Gus Dur - Joko Tingkir dalam Tembang Sigra Milir

Di dunia ini, tidak ada jabatan yang pantas diperjuangkan secara mati-matian. Hal ini dilakukan Gus Dur ketika beliau dilengserkan dari kursi kepresidenan. Beliau difitnah terlibat kasus Buloggate dan Bruneigate. Namun Gus Dur tidak terbukti melanggar hukum. Karena dilengserkan dengan hukum tidak bisa, maka Gus Dur pun dilengserkan secara politis yaitu dengan cara Megawati bersama  MPR (diketuai Amin Rais) melakukan sidang istimewa.

Gus Dur lebih memilih mundur daripada ada pertumpahan darah karena perang Saudara. Meskipun banyak orang Jawa Timur yang siap perang ke Jakarta untuk membela Gus Dur. Namun Gus Dur mencegahnya. Gus Dur lebih memilih mundur daripada ada pertumpahan darah karena perang Saudara. Yang dilakukan Gus Dur memang mirip dengan apa yang dilakukan Joko Tingkir. 

SIGRA MILIR 
(Megatruh)
Sigra milir sang gèthèk sinangga bajul
Kawan dasa kang njagèni
ing ngarsa miwah ing pungkur
Tanapi ing kanan kéring
Kang gèthèk lampahnya alon

Tembang  sigra milir menceritakan Joko Tingkir  (Sultan Hadiwijaya) putra Ki Ageng Pengging (Boyolali) atau Ki Kebo Kenanga. Joko Tingkir adalah seorang wali yang menjadi raja Pajang (Surakarta) kemudian diberontaki  oleh Danang Sutawijaya (putra Ki Ageng Pemanahan yang juga menjadi anak angkat Sultan Hadiwijaya ). Sutawijaya mengangkat dirinya menjadi raja baru (Mataram) oleh karena menang dalam perang tanding.  Kemudian bergelar Panembahan Senopati ing Alaga Sayidin Panatagama Khalifatullah ing Tanah Jawi. 

40 Kanuragan / Kesaktian
Joko Tingkir pulang ke Pajang  naik perahu dari Sumenep masuk Bengawan Solo, mampir ke Pringgoboyo , Maduran Kab. Lamongan. Kemudian mengisi air untuk perbekalan, dan tidur. Kemudian dia bermimpi bertemu Gurunya.

Dalam mimpinya Sang Guru dawuh kepada Joko Tingkir  :
“Mengapa menoleh ? kanuragan 40 kok kembali lagi ? apa kamu ingin kembali ke Pajang untuk berebut Keraton lagi ? Kamu tidak akan menang. Buatlah pondok, mengajar orang sini biar pintar dan pada akhirnya membela dirimu.” Dan Sultan Hadiwijaya pun mengikuti perintah Gurunya tersebut, membuat pondok di Pringgoboyo dan berubah namanya menjadi Joko Tingkir.

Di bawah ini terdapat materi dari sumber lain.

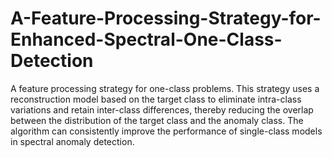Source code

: # A-Feature-Processing-Strategy-for-Enhanced-Spectral-One-Class-Detection
A feature processing strategy for one-class problems. This strategy uses a reconstruction model based on the target class to eliminate intra-class variations and retain inter-class differences, thereby reducing the overlap between the distribution of the target class and the anomaly class. The algorithm can consistently improve the performance of single-class models in spectral anomaly detection.
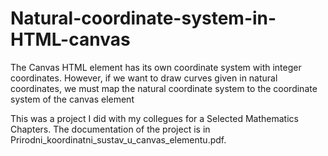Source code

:# Natural-coordinate-system-in-HTML-canvas
 The Canvas HTML element has its own coordinate system with integer coordinates. However, if we want to draw curves given in natural coordinates, we must map the natural coordinate system to the coordinate system of the canvas element

 This was a project I did with my collegues for a Selected Mathematics Chapters. The documentation of the project is in Prirodni_koordinatni_sustav_u_canvas_elementu.pdf.
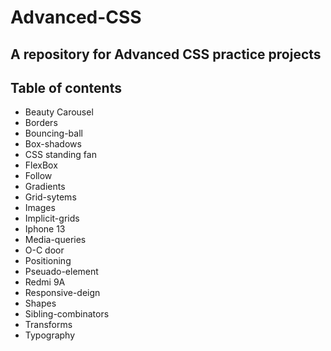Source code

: # Advanced-CSS

## A repository for Advanced CSS practice projects

## Table of contents

- Beauty Carousel
- Borders
- Bouncing-ball
- Box-shadows
- CSS standing fan
- FlexBox
- Follow
- Gradients
- Grid-sytems
- Images
- Implicit-grids
- Iphone 13
- Media-queries
- O-C door
- Positioning
- Pseuado-element
- Redmi 9A
- Responsive-deign
- Shapes
- Sibling-combinators
- Transforms
- Typography
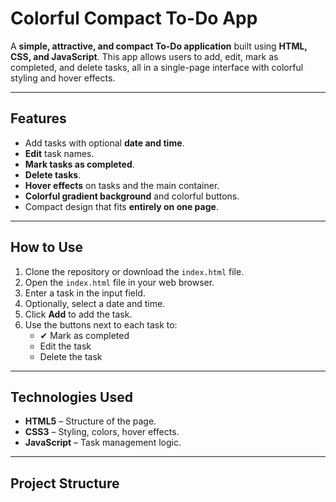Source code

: # Colorful Compact To-Do App

A **simple, attractive, and compact To-Do application** built using **HTML, CSS, and JavaScript**. This app allows users to add, edit, mark as completed, and delete tasks, all in a single-page interface with colorful styling and hover effects.

---

## Features

- Add tasks with optional **date and time**.
- **Edit** task names.
- **Mark tasks as completed**.
- **Delete tasks**.
- **Hover effects** on tasks and the main container.
- **Colorful gradient background** and colorful buttons.
- Compact design that fits **entirely on one page**.

---

## How to Use

1. Clone the repository or download the `index.html` file.
2. Open the `index.html` file in your web browser.
3. Enter a task in the input field.
4. Optionally, select a date and time.
5. Click **Add** to add the task.
6. Use the buttons next to each task to:
   - ✔ Mark as completed
   - Edit the task
   - Delete the task

---

## Technologies Used

- **HTML5** – Structure of the page.
- **CSS3** – Styling, colors, hover effects.
- **JavaScript** – Task management logic.

---

## Project Structure

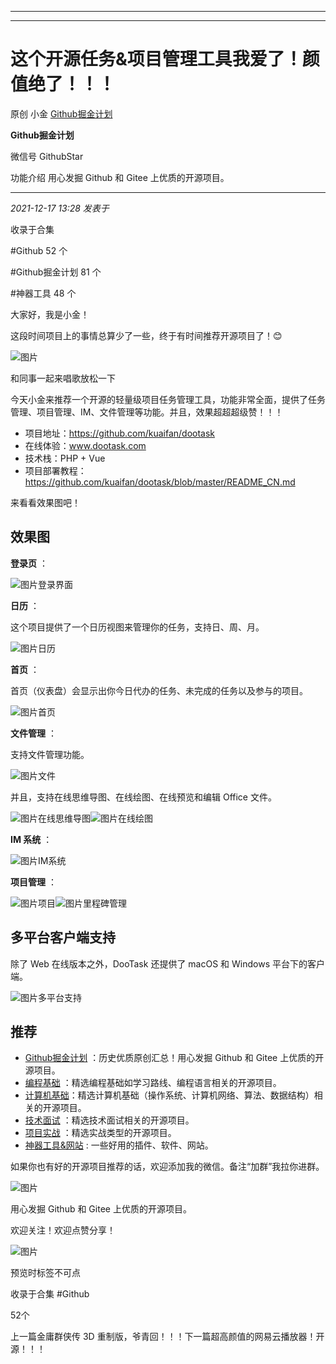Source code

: ----------------------------------------
----------------------------------------
#  这个开源任务&项目管理工具我爱了！颜值绝了！！！

原创 小金  [ Github掘金计划 ](javascript:void\(0\);)

**Github掘金计划** ![]()

微信号 GithubStar

功能介绍 用心发掘 Github 和 Gitee 上优质的开源项目。

____

_2021-12-17 13:28_ _发表于_

收录于合集

#Github 52 个

#Github掘金计划 81 个

#神器工具 48 个

大家好，我是小金！

这段时间项目上的事情总算少了一些，终于有时间推荐开源项目了！😊

![图片](https://mmbiz.qpic.cn/mmbiz_png/BcyAypujBVaV33swf3cn1iaonCcuH35RaIBFibDudtMFUfdC4wCwoqoftmHKA6WSBn8WediaGia93WHwvMEDZnVm4Q/640?wx_fmt=png&wxfrom=5&wx_lazy=1&wx_co=1)

和同事一起来唱歌放松一下

今天小金来推荐一个开源的轻量级项目任务管理工具，功能非常全面，提供了任务管理、项目管理、IM、文件管理等功能。并且，效果超超超级赞！！！

  * 项目地址：https://github.com/kuaifan/dootask
  * 在线体验：www.dootask.com
  * 技术栈：PHP + Vue
  * 项目部署教程：https://github.com/kuaifan/dootask/blob/master/README_CN.md

来看看效果图吧！

## 效果图

 **登录页** ：

![图片](https://mmbiz.qpic.cn/mmbiz_png/BcyAypujBVaV33swf3cn1iaonCcuH35Ra2yicbDZvceqrCN0lWBLLLKYiaI2uels94MnZCE7LIJInYfSaTH2TZsdg/640?wx_fmt=png)登录界面

 **日历** ：

这个项目提供了一个日历视图来管理你的任务，支持日、周、月。

![图片](https://mmbiz.qpic.cn/mmbiz_png/BcyAypujBVaV33swf3cn1iaonCcuH35RaibnQPPQgCoLWwWJ5UWmicdsKr3pYcB6vhwQX1caF0TpQh5ebicJTfiaB4Q/640?wx_fmt=png)日历

 **首页** ：

首页（仪表盘）会显示出你今日代办的任务、未完成的任务以及参与的项目。

![图片](https://mmbiz.qpic.cn/mmbiz_png/BcyAypujBVaV33swf3cn1iaonCcuH35Ra4GicTBvicd91uy7gkicoel0VxJicnj6OUYuHjQSWP8vIhVibe6B2F7uQL7A/640?wx_fmt=png)首页

 **文件管理** ：

支持文件管理功能。

![图片](https://mmbiz.qpic.cn/mmbiz_png/BcyAypujBVaV33swf3cn1iaonCcuH35Ra9Oq9BIsc26ugS3Cr1aibEgLoDl5MtGW9HlibCZHQBhDfWDTZD8nqbZPA/640?wx_fmt=png)文件

并且，支持在线思维导图、在线绘图、在线预览和编辑 Office 文件。

![图片](https://mmbiz.qpic.cn/mmbiz_png/BcyAypujBVaV33swf3cn1iaonCcuH35RaNBsMuic4TBtD7icHbVbM2UXAaSXQ5pUibrRXAITMxj25yItu4ibv5uMmjQ/640?wx_fmt=png)在线思维导图![图片](https://mmbiz.qpic.cn/mmbiz_png/BcyAypujBVaV33swf3cn1iaonCcuH35RaNtgXBv3YnH1oeIsrdBlupSRRDVcMCrjeibNGHicFjNWtenYvq9zrFbKA/640?wx_fmt=png)在线绘图

 **IM 系统** ：

![图片](https://mmbiz.qpic.cn/mmbiz_png/BcyAypujBVaV33swf3cn1iaonCcuH35RaDw6NORtBqLzEh8SpI4p0oPSE9Wq9S5B8UoaUttZw9ia5riczx68MiarVQ/640?wx_fmt=png)IM系统

 **项目管理** ：

![图片](https://mmbiz.qpic.cn/mmbiz_png/BcyAypujBVaV33swf3cn1iaonCcuH35RaxWEh9cN5oqaUiciaw2wTyZjP8HDyTshTWIQQUHaS136tfVlD2mic81Pag/640?wx_fmt=png)项目![图片](https://mmbiz.qpic.cn/mmbiz_png/BcyAypujBVaV33swf3cn1iaonCcuH35RahBVwFD5sSFh8WCnf1AtoX6PGGbu5xJ1AAOatbR9vvH2hKWveoADbng/640?wx_fmt=png)里程碑管理

## 多平台客户端支持

除了 Web 在线版本之外，DooTask 还提供了 macOS 和 Windows 平台下的客户端。

![图片](https://mmbiz.qpic.cn/mmbiz_png/BcyAypujBVaV33swf3cn1iaonCcuH35RakrDhzcrLgTmQEvcAM3LcFC1SmEojnsXzGnuL1w28Fmfiaq77ZU71RGQ/640?wx_fmt=png)多平台支持

## 推荐

  * [Github掘金计划](https://mp.weixin.qq.com/mp/appmsgalbum?__biz=MzIwNDgzMzI3Mg==&action=getalbum&album_id=1571213952619954180#wechat_redirect) ：历史优质原创汇总！用心发掘 Github 和 Gitee 上优质的开源项目。
  * [编程基础](https://mp.weixin.qq.com/mp/appmsgalbum?action=getalbum&album_id=1632585323454971905&__biz=MzIwNDgzMzI3Mg==#wechat_redirect) ：精选编程基础如学习路线、编程语言相关的开源项目。
  * [计算机基础](https://mp.weixin.qq.com/mp/appmsgalbum?action=getalbum&album_id=1635325633234780161&__biz=MzIwNDgzMzI3Mg==#wechat_redirect)：精选计算机基础（操作系统、计算机网络、算法、数据结构）相关的开源项目。
  * [技术面试](https://mp.weixin.qq.com/mp/appmsgalbum?action=getalbum&album_id=1632589980491366403&__biz=MzIwNDgzMzI3Mg==#wechat_redirect) ：精选技术面试相关的开源项目。
  * [项目实战](https://mp.weixin.qq.com/mp/appmsgalbum?action=getalbum&album_id=1632590550748938241&__biz=MzIwNDgzMzI3Mg==#wechat_redirect) ：精选实战类型的开源项目。
  * [神器工具&网站](https://mp.weixin.qq.com/mp/appmsgalbum?__biz=MzIwNDgzMzI3Mg==&action=getalbum&album_id=1692140336665378820#wechat_redirect) : 一些好用的插件、软件、网站。

如果你也有好的开源项目推荐的话，欢迎添加我的微信。备注“加群”我拉你进群。

![图片](https://mmbiz.qpic.cn/mmbiz_png/BcyAypujBVZicmqoVNJbBhEKKIGFI8OGS6UoEicMO6j8Vw1v1Ah40Sc1cJgZFAzSMtL1r2iav2eZhNgsGSfJ3NCDg/640?wx_fmt=png)

用心发掘 Github 和 Gitee 上优质的开源项目。

欢迎关注！欢迎点赞分享！

  

![图片](https://mmbiz.qpic.cn/mmbiz_jpg/BcyAypujBVZqeicvzhcGl7FLyAw3Xsu2POdZOiaPnQXryMp8gyzkcKF4NGgOydQcCWhicNREhf8fQ1euq2lTzhrtA/640?wx_fmt=jpeg)

预览时标签不可点

收录于合集 #Github

52个

上一篇金庸群侠传 3D 重制版，爷青回！！！下一篇超高颜值的网易云播放器！开源！！！

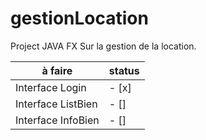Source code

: # gestionLocation
Project JAVA FX Sur la gestion de la location.

|à faire|status|
|---|---|
|Interface Login|- [x]|
|Interface ListBien|- []|
|Interface InfoBien|- []|


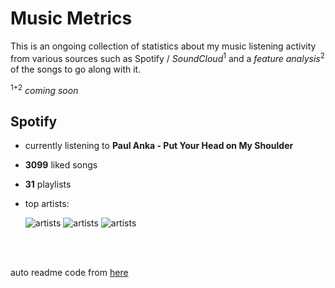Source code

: # Music Metrics

This is an ongoing collection of statistics about my music listening activity from various sources such as Spotify / *SoundCloud*<sup>1</sup> and a *feature analysis*<sup>2</sup> of the songs to go along with it.

<sup>1+2</sup> *coming soon*

## Spotify

- currently listening to **Paul Anka - Put Your Head on My Shoulder**

- **3099** liked songs
- **31** playlists

- top artists: 

    ![artists](https://i.scdn.co/image/ab6761610000f1780db925ebb68f5655f2c53e1e) ![artists](https://i.scdn.co/image/ac0a244c45f25b7d177bbe629c30565fe0768f14) ![artists](https://i.scdn.co/image/ab6761610000f1785cc7aca0b30b4214a4dc154e)

<br></br>

auto readme code from [here](https://github.com/gargakshit/gargakshit)
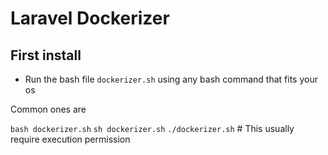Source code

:# Laravel Dockerizer

## First install

- Run the bash file `dockerizer.sh` using any bash command that fits your os

Common ones are 

`bash dockerizer.sh`
`sh dockerizer.sh`
`./dockerizer.sh` # This usually require execution permission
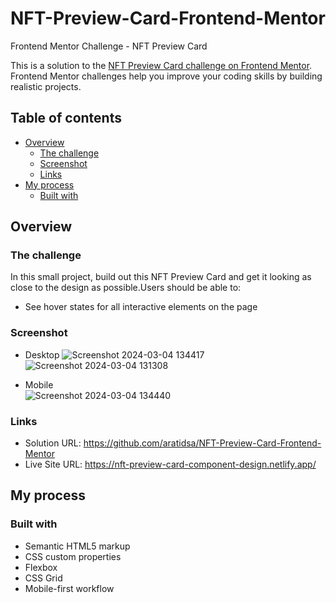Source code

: # NFT-Preview-Card-Frontend-Mentor
Frontend Mentor Challenge - NFT Preview Card

This is a solution to the [NFT Preview Card challenge on Frontend Mentor](https://www.frontendmentor.io/challenges/nft-preview-card-component-SbdUL_w0U). Frontend Mentor challenges help you improve your coding skills by building realistic projects.

## Table of contents

- [Overview](#overview)
  - [The challenge](#the-challenge)
  - [Screenshot](#screenshot)
  - [Links](#links)
- [My process](#my-process)
  - [Built with](#built-with)

## Overview

### The challenge
In this small project, build out this NFT Preview Card and get it looking as close to the design as possible.Users should be able to:
- See hover states for all interactive elements on the page

### Screenshot
- Desktop
![Screenshot 2024-03-04 134417](https://github.com/aratidsa/NFT-Preview-Card-Frontend-Mentor/assets/128802362/6ea31497-cbe0-4a88-9879-dc77567746fe)
![Screenshot 2024-03-04 131308](https://github.com/aratidsa/NFT-Preview-Card-Frontend-Mentor/assets/128802362/cebedcda-a88c-4f09-901a-b169aa70272e)
  
- Mobile  
![Screenshot 2024-03-04 134440](https://github.com/aratidsa/NFT-Preview-Card-Frontend-Mentor/assets/128802362/5bf750a4-fba3-4adc-b5b6-18c1da0fd642)

### Links

- Solution URL: https://github.com/aratidsa/NFT-Preview-Card-Frontend-Mentor
- Live Site URL: https://nft-preview-card-component-design.netlify.app/

## My process

### Built with

- Semantic HTML5 markup
- CSS custom properties
- Flexbox
- CSS Grid
- Mobile-first workflow
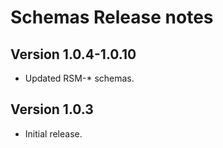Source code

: # Schemas Release notes

## Version 1.0.4-1.0.10

- Updated RSM-* schemas.

## Version 1.0.3

- Initial release.
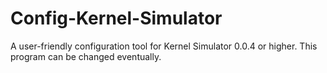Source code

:# Config-Kernel-Simulator
A user-friendly configuration tool for Kernel Simulator 0.0.4 or higher. This program can be changed eventually.
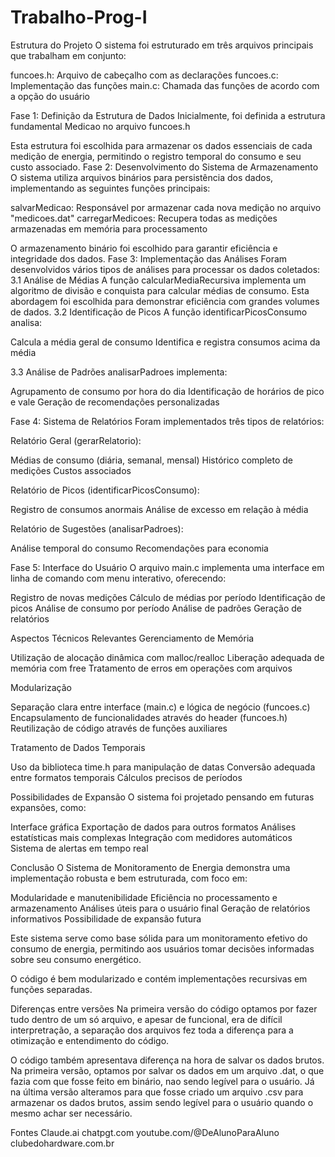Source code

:# Trabalho-Prog-I

Estrutura do Projeto
O sistema foi estruturado em três arquivos principais que trabalham em conjunto:

funcoes.h: Arquivo de cabeçalho com as declarações
funcoes.c: Implementação das funções
main.c: Chamada das funções de acordo com a opção do usuário

Fase 1: Definição da Estrutura de Dados
Inicialmente, foi definida a estrutura fundamental Medicao no arquivo funcoes.h

Esta estrutura foi escolhida para armazenar os dados essenciais de cada medição de energia, permitindo o registro temporal do consumo e seu custo associado.
Fase 2: Desenvolvimento do Sistema de Armazenamento
O sistema utiliza arquivos binários para persistência dos dados, implementando as seguintes funções principais:

salvarMedicao: Responsável por armazenar cada nova medição no arquivo "medicoes.dat"
carregarMedicoes: Recupera todas as medições armazenadas em memória para processamento

O armazenamento binário foi escolhido para garantir eficiência e integridade dos dados.
Fase 3: Implementação das Análises
Foram desenvolvidos vários tipos de análises para processar os dados coletados:
3.1 Análise de Médias
A função calcularMediaRecursiva implementa um algoritmo de divisão e conquista para calcular médias de consumo. Esta abordagem foi escolhida para demonstrar eficiência com grandes volumes de dados.
3.2 Identificação de Picos
A função identificarPicosConsumo analisa:

Calcula a média geral de consumo
Identifica e registra consumos acima da média

3.3 Análise de Padrões
analisarPadroes implementa:

Agrupamento de consumo por hora do dia
Identificação de horários de pico e vale
Geração de recomendações personalizadas

Fase 4: Sistema de Relatórios
Foram implementados três tipos de relatórios:

Relatório Geral (gerarRelatorio):

Médias de consumo (diária, semanal, mensal)
Histórico completo de medições
Custos associados


Relatório de Picos (identificarPicosConsumo):

Registro de consumos anormais
Análise de excesso em relação à média


Relatório de Sugestões (analisarPadroes):

Análise temporal do consumo
Recomendações para economia



Fase 5: Interface do Usuário
O arquivo main.c implementa uma interface em linha de comando com menu interativo, oferecendo:

Registro de novas medições
Cálculo de médias por período
Identificação de picos
Análise de consumo por período
Análise de padrões
Geração de relatórios

Aspectos Técnicos Relevantes
Gerenciamento de Memória

Utilização de alocação dinâmica com malloc/realloc
Liberação adequada de memória com free
Tratamento de erros em operações com arquivos

Modularização

Separação clara entre interface (main.c) e lógica de negócio (funcoes.c)
Encapsulamento de funcionalidades através do header (funcoes.h)
Reutilização de código através de funções auxiliares

Tratamento de Dados Temporais

Uso da biblioteca time.h para manipulação de datas
Conversão adequada entre formatos temporais
Cálculos precisos de períodos

Possibilidades de Expansão
O sistema foi projetado pensando em futuras expansões, como:

Interface gráfica
Exportação de dados para outros formatos
Análises estatísticas mais complexas
Integração com medidores automáticos
Sistema de alertas em tempo real

Conclusão
O Sistema de Monitoramento de Energia demonstra uma implementação robusta e bem estruturada, com foco em:

Modularidade e manutenibilidade
Eficiência no processamento e armazenamento
Análises úteis para o usuário final
Geração de relatórios informativos
Possibilidade de expansão futura

Este sistema serve como base sólida para um monitoramento efetivo do consumo de energia, permitindo aos usuários tomar decisões informadas sobre seu consumo energético.

O código é bem modularizado e contém implementações recursivas em funções separadas.

Diferenças entre versões
Na primeira versão do código optamos por fazer tudo dentro de um só arquivo, e apesar de funcional, era de difícil interpretração, a separação dos arquivos fez toda a diferença para a otimização e entendimento do código.

O código também apresentava diferença na hora de salvar os dados brutos. Na primeira versão, optamos por salvar os dados em um arquivo .dat, o que fazia com que fosse feito em binário, nao sendo legível para o usuário. Já na última versão alteramos para que fosse criado um arquivo .csv para armazenar os dados brutos, assim sendo legível para o usuário quando o mesmo achar ser necessário.


Fontes
Claude.ai
chatpgt.com
youtube.com/@DeAlunoParaAluno
clubedohardware.com.br
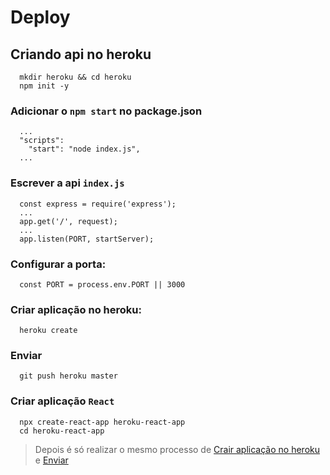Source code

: # Deploy

## Criando api no heroku

      mkdir heroku && cd heroku
      npm init -y

### Adicionar o `npm start` no package.json

      ...
      "scripts":
        "start": "node index.js",
      ...

### Escrever a api `index.js`

      const express = require('express');
      ...
      app.get('/', request);
      ...
      app.listen(PORT, startServer);

### Configurar a porta:

      const PORT = process.env.PORT || 3000

### Criar aplicação no heroku:

      heroku create

### Enviar

      git push heroku master

### Criar aplicação `React`

      npx create-react-app heroku-react-app
      cd heroku-react-app

> Depois é só realizar o mesmo processo de [Crair aplicação no heroku](#criar-aplicacao-no-heroku) e [Enviar](#enviar)

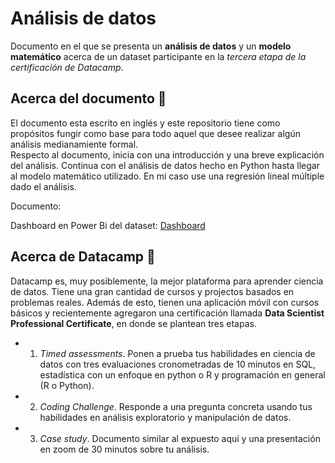 # Análisis de datos 

Documento en el que se presenta un **análisis de datos** y un **modelo matemático** acerca de un dataset participante en la _tercera etapa de la certificación de Datacamp_. 

## Acerca del documento 📄

El documento esta escrito en inglés y este repositorio tiene como propósitos fungir como base para todo aquel que desee realizar algún análisis medianamiente formal. \
Respecto al documento, inicia con una introducción y una breve explicación del análisis. Continua con el análisis de datos hecho en Python hasta llegar al modelo matemático utilizado. En mi caso use una regresión lineal múltiple dado el análisis.

Documento: 

Dashboard en Power Bi del dataset: [Dashboard](https://github.com/Cuadernin/coffeeAnalysis/tree/main/Reporte)



## Acerca de Datacamp 📜

Datacamp es, muy posiblemente, la mejor plataforma para aprender ciencia de datos. Tiene una gran cantidad de cursos y projectos basados en problemas reales. Además de esto, tienen una aplicación móvil con cursos básicos y recientemente agregaron una certificación llamada __Data Scientist Professional Certificate__, en donde se plantean tres etapas.

* 1) _Timed assessments_. Ponen a prueba tus habilidades en ciencia de datos con tres evaluaciones cronometradas de 10 minutos en SQL, estadística con un enfoque en python o R y programación en general (R o Python).
* 2) _Coding Challenge_. Responde a una pregunta concreta usando tus habilidades en análisis exploratorio y manipulación de datos.
* 3) _Case study_. Documento similar al expuesto aquí y una presentación en zoom de 30 minutos sobre tu análisis.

Sigra milir sang gèthèk sinangga bajul
Kawan dasa kang njagèni

Gethek yang disangga buaya sebanyak 40 ekor. Jika Joko Tingkir melompat dari gethek ke air, maka akan dikeroyok 40 ekor buaya.  Artinya jika Joko Tingkir kembali ke Pajang untuk berebut kekuasaan maka akan kalah oleh Sutawijaya. Kesaktian bukan untuk geger peperangan. Jabatan tidaklah penting. Kedudukan tidak ada artinya sebagai lembaga dibandingkan dengan budaya. Budaya Joko Tingkir adalah budaya kyai yaitu mengajar ilmu di pondok.   

Kedudukan / kekuasaan duniawi  tidak pantas diperjuangkan secara mati –matian, kesaktian / kanuragan bukan untuk geger perang. Memelihara nyawa (Hifdz al Nafs), harus diutamakan.